We stood for a second, all of us from in the house. Then Shorty, Barney, and I jumped in the bus; it was a new Volkswagen I'd bought recently, but I still didn't know how to drive. “Where're you going?” Sylvia called, and I said something, but we were around the corner and onto Springfield Avenue. When we got there the shit was already on! Farther up the street we could see figures moving fast. The sun was falling to hide them quick. Suddenly, sirens. We could see some smoke, hey, then glass started to break close to where we were.
The spirit and feeling of the moment a rebellion breaks out is almost indescribable. Everything seems to be in zoooom motion, crashing toward some explosive manifestation. As Lenin said, time is speeded up, what takes years is done in days, in real revolution. In rebellions life goes to 156 rpm and the song is a police siren accompanying people's breathless shouts and laughter. (See “Newark: Before Black Men Conquered.”)
All that was pent up and tied is wild and loose, seen in sudden flames and red smoke, and always people running, running, away and toward. We wheeled the wagon around and began to head up toward what looked like the eye of what was growing mad and gigantic and hot. We went straight up Springfield, not fast, not slow, but at a pace that would allow a serious observer to dig what was happening. It had got dark fast, like the dashing bloods had reached up and pulled night down by its silver string and slam! it was down and they got on with they shit.

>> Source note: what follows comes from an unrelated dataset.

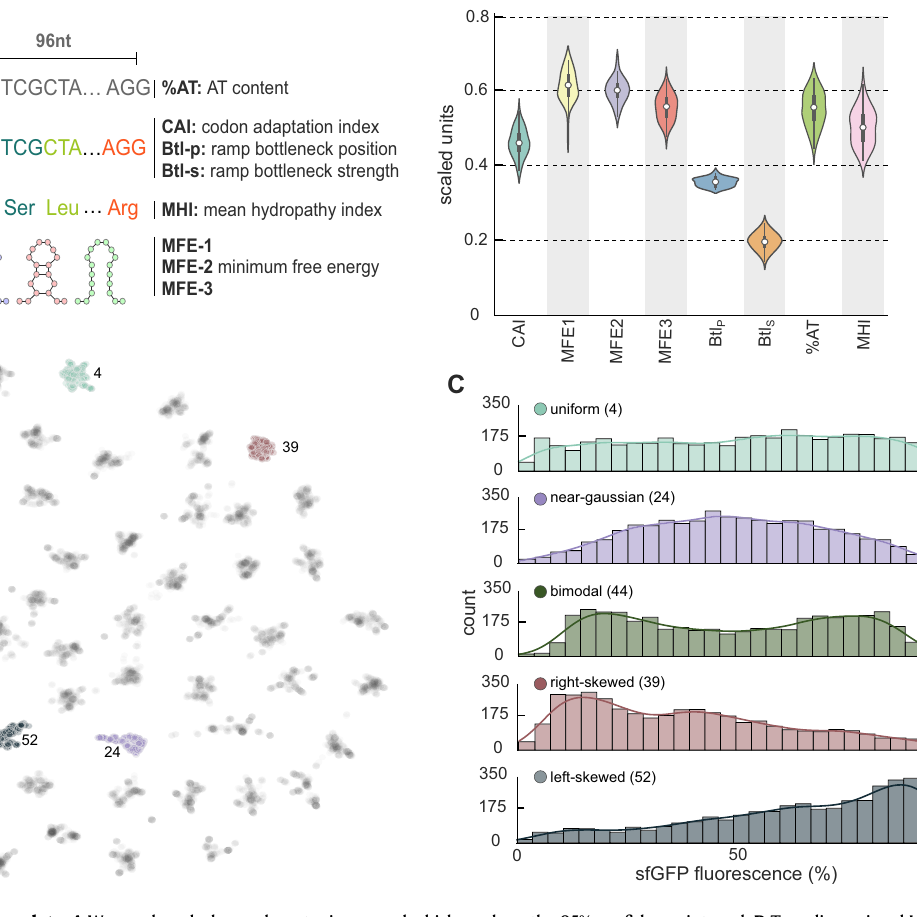
and whiskers show the 95% con fi dence interval. B Two dimensional UMAP 27 visualization of overlapping 4-mers computed for all 228,000 sequences; this representationreveals56clusters,witheachclustercorrespondingtoamutational series that locally explores the sequence space around its seed; we have high- lighted fi ve series with markedly distinct phenotype distributions (labels denote the series number). Other UMAP projections for overlapping 3-mers and and 5-mers are shown in Supplementary Fig. S1. C Mutational series with qualitatively distinct phenotypic distributions, as measured by FACS-sequencing of sfGFP fl uorescence normalized to its maximal measured value; solid lines are Gaussian kernel density estimates of the fl uorescence distribution. Measurements are nor- malized to the maximum sfGFP fl uorescence across cells transformed with the same construct averaged over 4 experimental replicates of the whole library 23 . Fluorescence distributions for all mutational series are shown in Supplemen- tary Fig.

Boxes of stuff were speeding by, cases of stuff, liquor, wine, beer, the best brands. Shoes, appliances, clothes, jewelry, food. Foodtown had turned into Open City, some dudes jumped the half story out the window to the ground. There were shifts of folks at work. The window breakers would come first. Whash! Glass all over everywhere. Then the getters would get through and get to gettin'. Some serious people would park near the corner and load up their trunks, make as many trips as the traffic would bear. Some people would run through the streets with shit, what they could carry or roll or drag or pull. Families worked together, carrying sofas and TVs collectively down the street. All the shit they saw on television that they had been hypnotized into wanting they finally had a chance to cop. The word was Cop & Blow! And don't be slow.
Then the fire setters, Vulcan's peepas, would get on it. Crazy sheets of flame would rise behind they thing. Burn it up! Burn it up! Like Marvin had said: Burn, baby, burn! They were the most rhythmic, the fire people, they dug the fire cause it danced so tough, and these priests wished they could get as high and hot as their master the Flame.
Now we circled and dashed, zigzagged, tried to follow the hot music's beat. We were digging, checking, observing, participating, it was a canvas, a palette no painter could imagine. A scale no musician could plumb. (Why do you think Trane and Albert sounded like that? They wanted the essence of what flailed alive on all sides of us now.)
The police were simply Devils to us, Beasts. We did not understand then the scientific exegesis on the state â though we needed to. Devils! Beasts! Crisscrossing in their deadly stupor of evil. The people were like dancers whirling around and through the flames. A motorcycle leaped through Sears's window! with a blood, head down, stuck to it, booting and smoking up Elizabeth Avenue. Rifles strapped to his back. The last firearms sold legally in Newark disappeared in all directions out of Gene's and the same Sears. Devil-cars spinning meanwhile as they shot at everything that moved, everything with any grace.